Try it:
Write out exactly the lines of the entries below from the one holding "middle tip: (428, 554)" to the one holding "thumb tip: (478, 485)", inclusive, and leave out all other lines.

Study material:
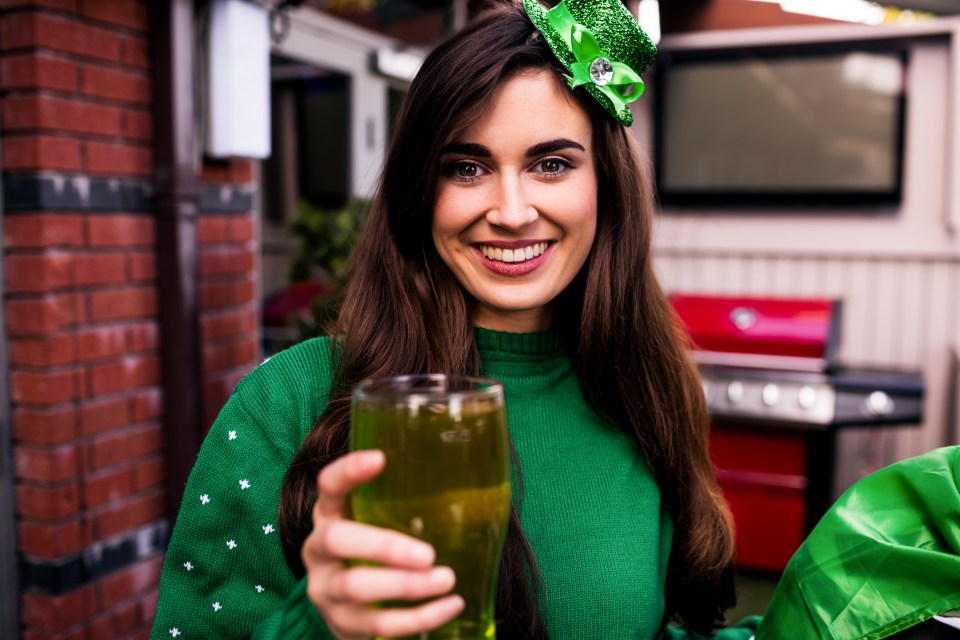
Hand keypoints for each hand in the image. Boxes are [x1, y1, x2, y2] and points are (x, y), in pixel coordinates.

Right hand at [302, 449, 464, 639]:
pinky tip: (452, 605)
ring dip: (406, 586)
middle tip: (428, 554)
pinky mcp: (341, 625)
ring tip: (446, 579)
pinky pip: (379, 625)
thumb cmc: (377, 551)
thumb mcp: (380, 522)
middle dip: (383, 546)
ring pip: (355, 587)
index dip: (348, 471)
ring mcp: (325, 589)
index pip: (329, 485)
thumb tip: (478, 485)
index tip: (380, 458)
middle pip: (336, 540)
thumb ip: (406, 506)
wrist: (352, 609)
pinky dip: (419, 618)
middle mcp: (317, 549)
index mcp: (330, 513)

Exercise answer:
middle tip: (428, 554)
pinky mcp: (341, 625)
ring tip: (446, 579)
pinky pip: (379, 625)
thumb cmc: (377, 551)
thumb mcp: (380, 522)
middle dip: (383, 546)
ring pip: (355, 587)
index dip: (348, 471)
ring mcp: (325, 589)
index pip: (329, 485)
thumb tip: (478, 485)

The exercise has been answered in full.